GOAL OF THE EXERCISE -> Please copy out all of the material below line for line, changing nothing.
-- Start of DATA ROWS --
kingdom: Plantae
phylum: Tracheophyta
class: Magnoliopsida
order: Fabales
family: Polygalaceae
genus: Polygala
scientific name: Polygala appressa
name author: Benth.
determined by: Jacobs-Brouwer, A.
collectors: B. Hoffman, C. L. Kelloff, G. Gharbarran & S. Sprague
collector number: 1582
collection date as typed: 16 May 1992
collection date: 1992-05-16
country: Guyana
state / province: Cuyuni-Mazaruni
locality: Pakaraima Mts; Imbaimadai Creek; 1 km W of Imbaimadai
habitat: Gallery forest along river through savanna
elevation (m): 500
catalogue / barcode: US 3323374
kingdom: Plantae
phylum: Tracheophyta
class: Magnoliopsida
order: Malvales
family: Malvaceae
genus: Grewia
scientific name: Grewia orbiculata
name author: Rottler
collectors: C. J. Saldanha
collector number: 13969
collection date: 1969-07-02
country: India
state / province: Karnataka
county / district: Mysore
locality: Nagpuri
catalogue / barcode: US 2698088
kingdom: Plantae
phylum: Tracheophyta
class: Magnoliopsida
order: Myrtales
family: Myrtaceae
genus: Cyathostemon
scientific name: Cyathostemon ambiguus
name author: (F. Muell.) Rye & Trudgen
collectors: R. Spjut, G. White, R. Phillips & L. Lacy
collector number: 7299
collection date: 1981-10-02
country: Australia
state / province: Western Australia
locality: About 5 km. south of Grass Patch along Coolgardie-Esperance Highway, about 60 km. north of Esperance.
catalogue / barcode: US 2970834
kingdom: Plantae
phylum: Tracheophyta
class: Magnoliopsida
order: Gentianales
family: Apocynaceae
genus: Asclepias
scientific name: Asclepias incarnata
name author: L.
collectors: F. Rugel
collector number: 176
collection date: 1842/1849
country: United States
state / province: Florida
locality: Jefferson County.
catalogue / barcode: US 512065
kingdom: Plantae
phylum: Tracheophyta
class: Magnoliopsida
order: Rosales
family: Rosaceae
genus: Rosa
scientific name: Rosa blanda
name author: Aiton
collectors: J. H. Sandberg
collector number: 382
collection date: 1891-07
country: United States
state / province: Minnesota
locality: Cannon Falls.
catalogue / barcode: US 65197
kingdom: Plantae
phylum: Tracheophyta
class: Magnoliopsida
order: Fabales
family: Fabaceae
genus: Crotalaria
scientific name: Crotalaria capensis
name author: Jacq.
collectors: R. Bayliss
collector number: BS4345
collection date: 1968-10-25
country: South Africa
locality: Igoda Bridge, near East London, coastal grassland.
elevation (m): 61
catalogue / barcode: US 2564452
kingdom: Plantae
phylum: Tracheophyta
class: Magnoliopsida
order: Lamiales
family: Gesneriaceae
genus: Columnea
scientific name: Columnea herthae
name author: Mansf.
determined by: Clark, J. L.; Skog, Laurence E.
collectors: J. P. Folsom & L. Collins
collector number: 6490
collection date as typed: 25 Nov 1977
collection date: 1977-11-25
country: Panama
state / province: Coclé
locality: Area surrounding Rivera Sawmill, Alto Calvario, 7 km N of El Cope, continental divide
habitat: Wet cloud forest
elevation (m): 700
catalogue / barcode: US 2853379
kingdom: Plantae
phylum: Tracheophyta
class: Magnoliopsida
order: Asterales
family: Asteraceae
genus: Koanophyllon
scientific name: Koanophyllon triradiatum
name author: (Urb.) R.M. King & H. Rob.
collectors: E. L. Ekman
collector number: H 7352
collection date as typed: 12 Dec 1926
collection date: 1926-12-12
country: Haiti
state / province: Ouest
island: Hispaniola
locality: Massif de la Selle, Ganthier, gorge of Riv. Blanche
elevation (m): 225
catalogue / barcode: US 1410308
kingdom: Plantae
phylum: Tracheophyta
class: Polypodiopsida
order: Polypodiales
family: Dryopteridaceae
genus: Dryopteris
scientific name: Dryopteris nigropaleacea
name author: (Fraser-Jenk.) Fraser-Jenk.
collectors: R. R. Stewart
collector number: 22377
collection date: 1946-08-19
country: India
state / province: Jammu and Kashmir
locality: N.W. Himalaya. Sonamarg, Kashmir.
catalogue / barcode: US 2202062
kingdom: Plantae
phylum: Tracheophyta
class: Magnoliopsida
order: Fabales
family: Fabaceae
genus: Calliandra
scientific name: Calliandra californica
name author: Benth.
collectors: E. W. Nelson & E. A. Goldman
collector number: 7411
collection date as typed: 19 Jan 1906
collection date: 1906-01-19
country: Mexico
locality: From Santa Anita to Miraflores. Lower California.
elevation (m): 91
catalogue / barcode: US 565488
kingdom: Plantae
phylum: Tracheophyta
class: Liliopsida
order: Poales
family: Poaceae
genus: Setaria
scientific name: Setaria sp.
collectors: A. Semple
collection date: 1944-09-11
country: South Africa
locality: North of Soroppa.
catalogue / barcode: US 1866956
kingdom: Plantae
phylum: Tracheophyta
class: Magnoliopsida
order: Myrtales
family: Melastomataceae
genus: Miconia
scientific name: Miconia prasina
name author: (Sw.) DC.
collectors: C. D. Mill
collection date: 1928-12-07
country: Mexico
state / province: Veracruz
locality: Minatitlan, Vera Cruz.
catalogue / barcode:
-- End of DATA ROWS --
WRITTEN SOLUTION ->
kingdom: Plantae
phylum: Tracheophyta
class: Magnoliopsida
order: Fabales
family: Polygalaceae
genus: Polygala
scientific name: Polygala appressa
name author: Benth.
determined by: Jacobs-Brouwer, A.
collectors: B. Hoffman, C. L. Kelloff, G. Gharbarran & S. Sprague
collector number: 1582
collection date as typed: 16 May 1992
collection date: 1992-05-16
country: Guyana
state / province: Cuyuni-Mazaruni
locality: Pakaraima Mts; Imbaimadai Creek; 1 km W of Imbaimadai
habitat: Gallery forest along river through savanna
elevation (m): 500
catalogue / barcode: US 3323374
kingdom: Plantae
phylum: Tracheophyta
class: Magnoliopsida
order: Malvales
family: Malvaceae
genus: Grewia
scientific name: Grewia orbiculata
name author: Rottler
collectors: C. J. Saldanha
collector number: 13969
collection date: 1969-07-02
country: India
state / province: Karnataka
county / district: Mysore
locality: Nagpuri
catalogue / barcode: US 2698088
kingdom: Plantae
phylum: Tracheophyta
class: Magnoliopsida
order: Myrtales
family: Myrtaceae
genus: Cyathostemon
scientific name: Cyathostemon ambiguus
name author: (F. Muell.) Rye & Trudgen
collectors: R. Spjut, G. White, R. Phillips & L. Lacy
collector number: 7299
collection date: 1981-10-02
country: Australia
state / province: Western Australia
locality: About 5 km. south of Grass Patch along Coolgardie-Esperance Highway, about 60 km. north of Esperance.
catalogue / barcode: US 2970834
kingdom: Plantae
phylum: Tracheophyta
class: Magnoliopsida
order: Gentianales
family: Apocynaceae
genus: Asclepias
scientific name: Asclepias incarnata
name author: L.
collectors: F. Rugel
collector number: 176
collection date: 1842/1849
country: United States
state / province: Florida
locality: Jefferson County.
catalogue / barcode: US 512065
kingdom: Plantae
phylum: Tracheophyta
class: Magnoliopsida
order: Rosales
family: Rosaceae
genus: Rosa
scientific name: Rosa blanda
name author: Aiton
collectors: J. H. Sandberg
collector number: 382
collection date: 1891-07
country: United States
state / province: Minnesota
locality: Cannon Falls.
catalogue / barcode: US 65197
kingdom: Plantae
phylum: Tracheophyta
class: Magnoliopsida
order: Fabales
family: Fabaceae
genus: Crotalaria
scientific name: Crotalaria capensis
name author: Jacq.
collectors: R. Bayliss
collector number: BS4345
collection date: 1968-10-25
country: South Africa
locality: Igoda Bridge, near East London, coastal grassland.
elevation (m): 61
catalogue / barcode: US 2564452
kingdom: Plantae
phylum: Tracheophyta
class: Magnoliopsida
order: Lamiales
family: Gesneriaceae
genus: Columnea
scientific name: Columnea herthae
name author: Mansf.
determined by: Clark, J. L.; Skog, Laurence E.
collectors: J. P. Folsom & L. Collins
collector number: 6490
collection date as typed: 25 Nov 1977
collection date: 1977-11-25
country: Panama
state / province: Coclé
locality: Area surrounding Rivera Sawmill, Alto Calvario, 7 km N of El Cope, continental divide
habitat: Wet cloud forest
elevation (m): 700
catalogue / barcode: US 2853379
kingdom: Plantae
phylum: Tracheophyta
class: Magnoliopsida
order: Asterales
family: Asteraceae
genus: Koanophyllon
scientific name: Koanophyllon triradiatum
name author: (Urb.) R.M. King & H. Rob.
collectors: E. L. Ekman
collector number: H 7352
collection date as typed: 12 Dec 1926
collection date: 1926-12-12
country: Haiti
state / province: Ouest
island: Hispaniola
locality: Massif de la Selle, Ganthier, gorge of Riv. Blanche
elevation (m): 225
catalogue / barcode: US 1410308
kingdom: Plantae
phylum: Tracheophyta
class: Polypodiopsida
order: Polypodiales
family: Dryopteridaceae
genus: Dryopteris
scientific name: Dryopteris nigropaleacea
name author: (Fraser-Jenk.) Fraser-Jenk.
collectors: R. R. Stewart
collector number: 22377
collection date: 1946-08-19
country: India
state / province: Jammu and Kashmir
locality: N.W. Himalaya. Sonamarg, Kashmir.
catalogue / barcode: US 2202062
kingdom: Plantae
phylum: Tracheophyta
class: Magnoliopsida
order: Fabales
family: Fabaceae
genus: Calliandra
scientific name: Calliandra californica
name author: Benth.
collectors: E. W. Nelson & E. A. Goldman
collector number: 7411
collection date as typed: 19 Jan 1906
collection date: 1906-01-19
country: Mexico
locality: From Santa Anita to Miraflores. Lower California.
elevation (m): 91
catalogue / barcode: US 565488
kingdom: Plantae
phylum: Tracheophyta
class: Liliopsida
order: Poales
family: Poaceae
genus: Setaria
scientific name: Setaria sp.
collectors: A. Semple
collection date: 1944-09-11
country: South Africa
locality: North of Soroppa.
catalogue / barcode: US 1866956
kingdom: Plantae
phylum: Tracheophyta
class: Magnoliopsida
order: Myrtales
family: Melastomataceae
genus: Miconia
scientific name: Miconia prasina
name author: (Sw.) DC.
collectors: C. D. Mill
collection date: 1928-12-07
country: Mexico
state / province: Veracruz
locality: Minatitlan, Vera Cruz.
catalogue / barcode:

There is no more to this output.